An exhibition of more than 100 new portraits by illustrator Sir Quentin Blake will open at the Coningsby Gallery in London on 8 March. The brand new body of work was created by the 87-year-old national treasure throughout 2019, solely using black oil pastels made by cult French brand Sennelier. The works range from naturalistic observations through to the more cartoonish figures that are instantly recognisable as his. All of the portraits were drawn from Blake’s imagination.

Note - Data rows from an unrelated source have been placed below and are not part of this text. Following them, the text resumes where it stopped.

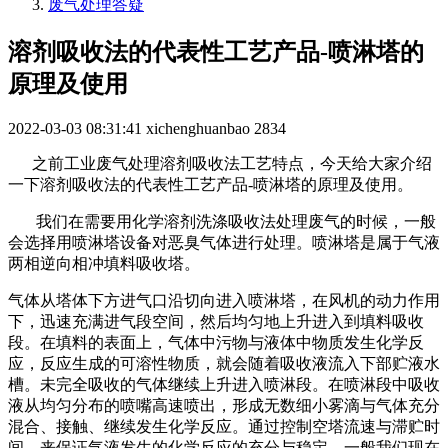
废气处理答疑
溶剂吸收法的代表性工艺产品-喷淋塔的
原理及使用
2022-03-03 08:31:41
xichenghuanbao
2834
之前工业废气处理溶剂吸收法工艺特点，今天给大家介绍
一下溶剂吸收法的代表性工艺产品-喷淋塔的原理及使用。
我们在需要用化学溶剂洗涤吸收法处理废气的时候，一般
会选择用喷淋塔设备对恶臭气体进行处理。喷淋塔是属于气液
两相逆向相冲填料吸收塔。
气体从塔体下方进气口沿切向进入喷淋塔，在风机的动力作用
下，迅速充满进气段空间，然后均匀地上升进入到填料吸收
段。在填料的表面上，气体中污物与液体中物质发生化学反
应，反应生成的可溶性物质，就会随着吸收液流入下部贮液水
槽。未完全吸收的气体继续上升进入喷淋段。在喷淋段中吸收
液从均匀分布的喷嘴高速喷出，形成无数细小雾滴与气体充分
混合、接触、继续发生化学反应。通过控制空塔流速与滞贮时
间，来保证气液发生的化学反应的充分与稳定。一般我们现在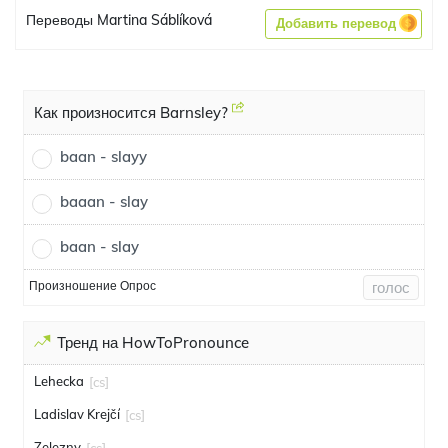
Переводы Martina Sáblíková
Добавить перевод
Как произносится Barnsley?
baan - slayy
baaan - slay
baan - slay
Произношение Опрос
голос
Тренд на HowToPronounce
Lehecka
[cs]
Ladislav Krejčí
[cs]
Zelezny
[cs]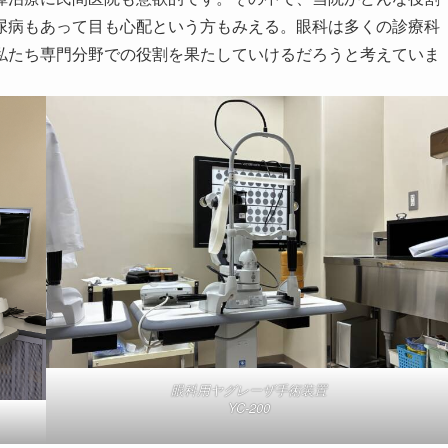
尿病もあって目も心配という方もみえる。眼科は多くの診療科
私たち専門分野での役割を果たしていけるだろうと考えていま
眼科用ヤグレーザ手術装置
YC-200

Blake cut his teeth creating illustrations for political magazine Punch (at the tender age of 16) before working for The Spectator and creating instantly recognisable illustrations for more than 300 books. He is perhaps best known for his illustrations for author Roald Dahl –it’s difficult to imagine the characters from books like The BFG, The Witches and Matilda without picturing his idiosyncratic pen and watercolours.
This exhibition, however, shows a different, more experimental approach to image-making. “I find it fascinating to see all the different ways I can use just one oil stick to create so many different artistic effects,” Blake said in a statement about the project’s origins. “I keep trying to stop doing the portraits, but I can’t – they just keep coming.”

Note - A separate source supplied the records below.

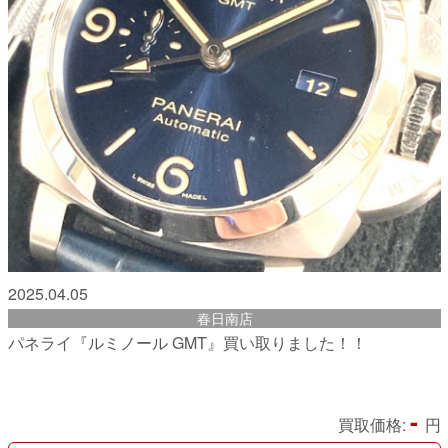
2025.04.05
春日南店
パネライ『ルミノール GMT』買い取りました！！
-
買取価格:
円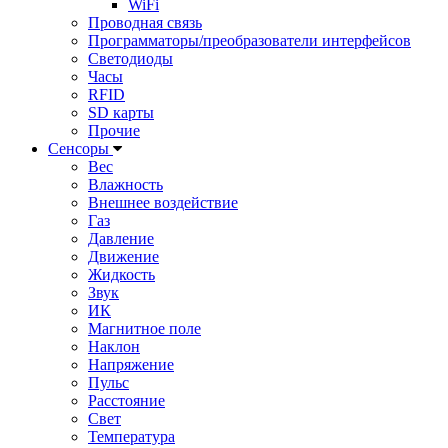
WiFi
Проводная связь
Программаторы/преобразователи интерфейсов
Светодиоды
Часы
RFID
SD карты
Прочие
Сенсоры
Вес
Влажность
Внешнее воздействие
Газ
Давление
Движение
Жидкость
Звук
ИК
Магнитное поле
Наклон
Напряжение
Пульс
Расстояние
Свет
Температура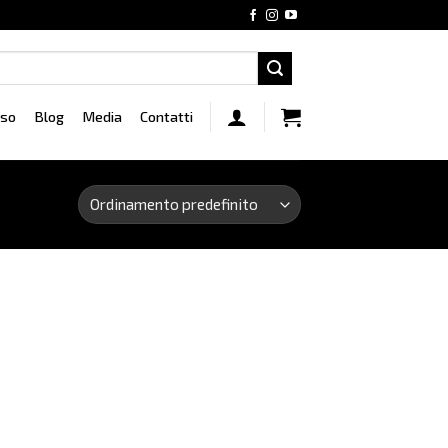
rso
Blog
Media
Contatti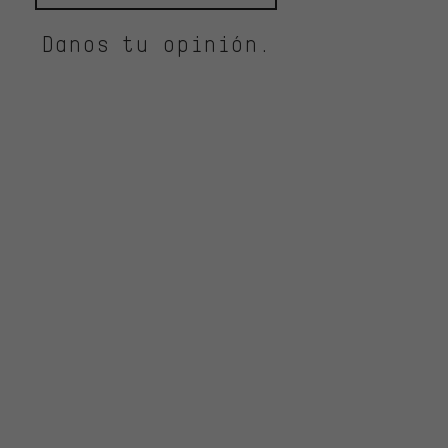
Danos tu opinión.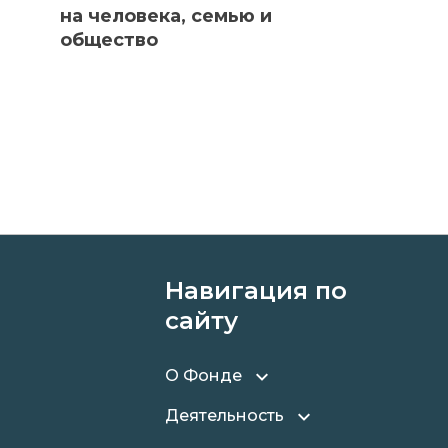
на человека, семью и
общество
Навигация по
сайту
.
О Фонде
Деятельность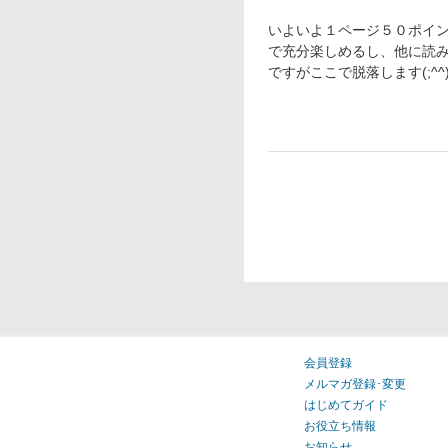
いよいよ１ページ５０ポイ
で充分楽しめるし、他に読
ですがここで脱落します(;^^)/
会員登録
メルマガ登録･変更
はじめてガイド
お役立ち情報
お知らせ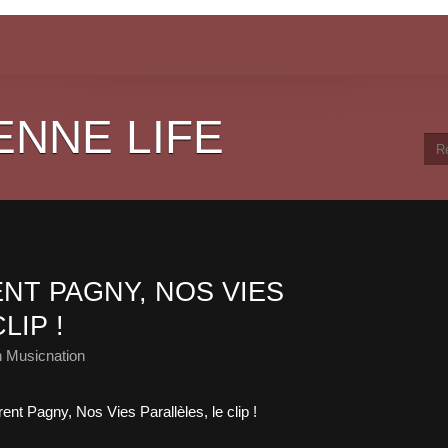
ENNE LIFE
NT PAGNY, NOS VIES
LIP !
 Musicnation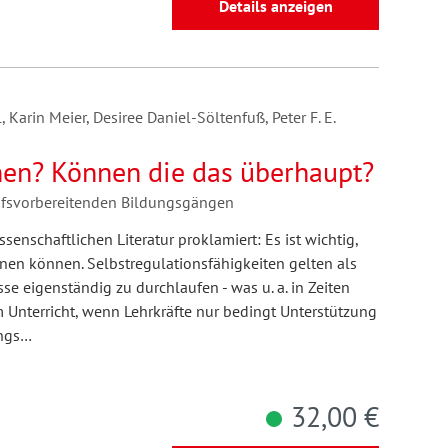
Details anzeigen
arin Meier, Desiree Daniel-Söltenfuß, Peter F. E.
rnen? Können die das überhaupt?
ufsvorbereitenden Bildungsgängen
enschaftlichen Literatur proklamiert: Es ist wichtig,
rnen können. Selbstregulationsfähigkeiten gelten als
e eigenständig zu durchlaufen - was u. a. in Zeiten
Unterricht, wenn Lehrkräfte nur bedingt Unterstützung
ings…
32,00 €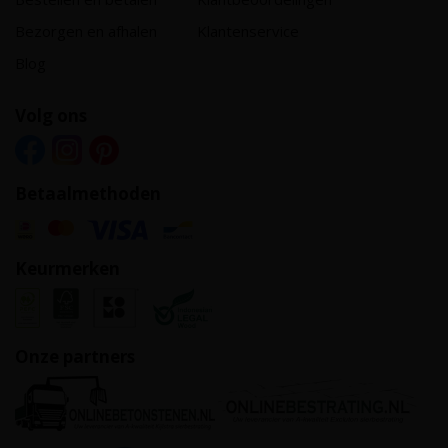
Bezorgen en afhalen
Klantenservice
Blog
Volg ons
Betaalmethoden
Keurmerken
Onze partners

Sennelier itself has had a long history working with artists. Founded in 1887, Cézanne, Gauguin, Monet, van Gogh, Modigliani, Kandinsky and Dali were all patrons of the French brand. It once created an extra-soft range of pastels for Degas, who claimed it was his favourite medium, and in 1949 developed the first professional-quality oil pastel for Picasso, who desired a material that he could use on any surface.
“I’ve had the stub of a Sennelier oil stick in my studio in Hastings for a very long time,” says Blake. “I had bought it on one of my regular trips to France, but just never used it. One day I picked it up and decided to see what it can do – I loved it and that is how all this started.”
The exhibition, called The Sennelier Portraits, runs from 8-28 March at The Coningsby Gallery, London.